### [Work to complete]
Set down exactly the lines below, starting at the one that contains "Figure 1: xy, xz, yz;" and ending at the one that contains "Figure 2: First", with both of those lines included and nothing else.
- - - - - - -
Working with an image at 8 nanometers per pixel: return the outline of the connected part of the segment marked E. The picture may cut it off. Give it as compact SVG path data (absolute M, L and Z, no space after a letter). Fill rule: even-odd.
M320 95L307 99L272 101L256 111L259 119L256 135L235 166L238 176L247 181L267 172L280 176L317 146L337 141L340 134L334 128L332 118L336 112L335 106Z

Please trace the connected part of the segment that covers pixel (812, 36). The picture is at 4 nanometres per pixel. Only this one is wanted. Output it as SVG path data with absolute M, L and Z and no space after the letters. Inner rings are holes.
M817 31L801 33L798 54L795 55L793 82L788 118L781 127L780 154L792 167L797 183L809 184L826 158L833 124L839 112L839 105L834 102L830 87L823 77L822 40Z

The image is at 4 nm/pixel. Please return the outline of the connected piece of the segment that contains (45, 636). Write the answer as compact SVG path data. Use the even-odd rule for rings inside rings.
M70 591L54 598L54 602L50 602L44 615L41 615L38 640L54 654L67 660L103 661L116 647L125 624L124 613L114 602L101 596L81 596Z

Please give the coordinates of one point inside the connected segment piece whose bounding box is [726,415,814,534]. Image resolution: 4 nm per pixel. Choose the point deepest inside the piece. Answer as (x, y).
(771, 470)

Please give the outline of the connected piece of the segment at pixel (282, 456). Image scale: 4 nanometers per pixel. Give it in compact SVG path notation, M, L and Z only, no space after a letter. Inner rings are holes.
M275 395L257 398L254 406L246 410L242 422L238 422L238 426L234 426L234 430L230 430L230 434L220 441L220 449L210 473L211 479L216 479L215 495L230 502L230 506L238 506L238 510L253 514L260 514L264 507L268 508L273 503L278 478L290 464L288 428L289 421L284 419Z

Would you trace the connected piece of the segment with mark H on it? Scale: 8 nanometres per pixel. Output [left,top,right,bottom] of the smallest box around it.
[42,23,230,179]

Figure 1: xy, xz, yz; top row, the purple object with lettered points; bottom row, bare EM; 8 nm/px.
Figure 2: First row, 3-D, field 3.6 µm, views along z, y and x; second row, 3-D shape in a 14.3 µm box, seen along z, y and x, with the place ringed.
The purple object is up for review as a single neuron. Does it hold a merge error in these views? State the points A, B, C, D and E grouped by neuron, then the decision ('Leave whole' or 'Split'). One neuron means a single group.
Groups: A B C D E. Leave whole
- - - - - - -
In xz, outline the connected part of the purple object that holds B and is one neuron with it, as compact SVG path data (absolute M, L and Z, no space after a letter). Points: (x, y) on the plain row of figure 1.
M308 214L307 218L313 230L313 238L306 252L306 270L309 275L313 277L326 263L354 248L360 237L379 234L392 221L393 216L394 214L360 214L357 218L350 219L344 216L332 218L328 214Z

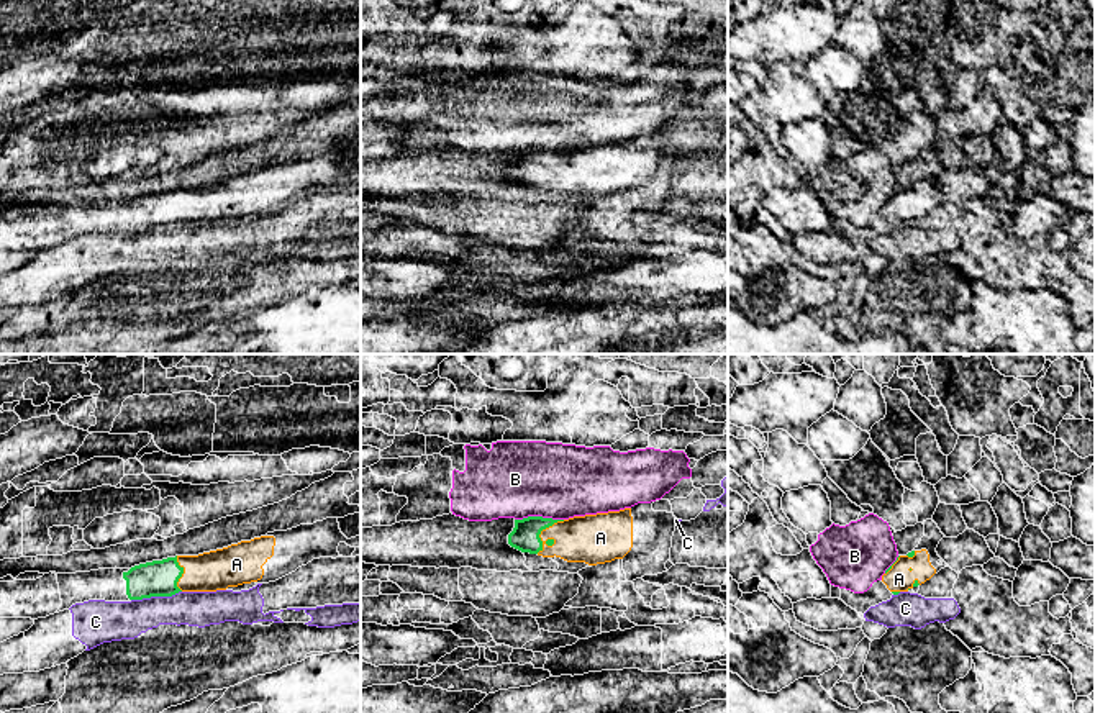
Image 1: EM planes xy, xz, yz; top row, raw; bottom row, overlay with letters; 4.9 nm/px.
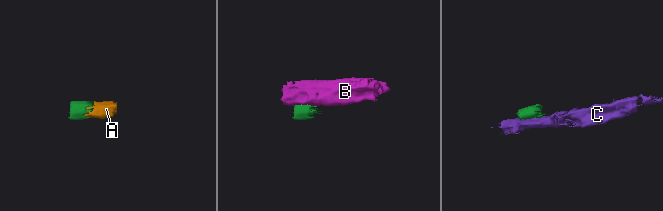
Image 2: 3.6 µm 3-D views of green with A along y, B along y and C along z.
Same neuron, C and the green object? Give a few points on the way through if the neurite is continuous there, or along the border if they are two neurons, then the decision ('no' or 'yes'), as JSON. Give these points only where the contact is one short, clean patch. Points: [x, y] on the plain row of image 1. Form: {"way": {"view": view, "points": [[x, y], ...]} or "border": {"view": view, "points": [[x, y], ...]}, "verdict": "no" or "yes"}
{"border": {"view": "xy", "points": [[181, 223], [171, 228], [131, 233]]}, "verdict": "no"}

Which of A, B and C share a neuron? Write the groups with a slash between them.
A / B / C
- - - - - - -
### [Solution to this exercise]
Figure 1: xy, xz, yz; top row, the purple object with lettered points; bottom row, bare EM; 8 nm/px.
Figure 2: First row, 3-D, field 3.6 µm, views along z, y and x; second row, 3-D shape in a 14.3 µm box, seen along z, y and x, with the place ringed.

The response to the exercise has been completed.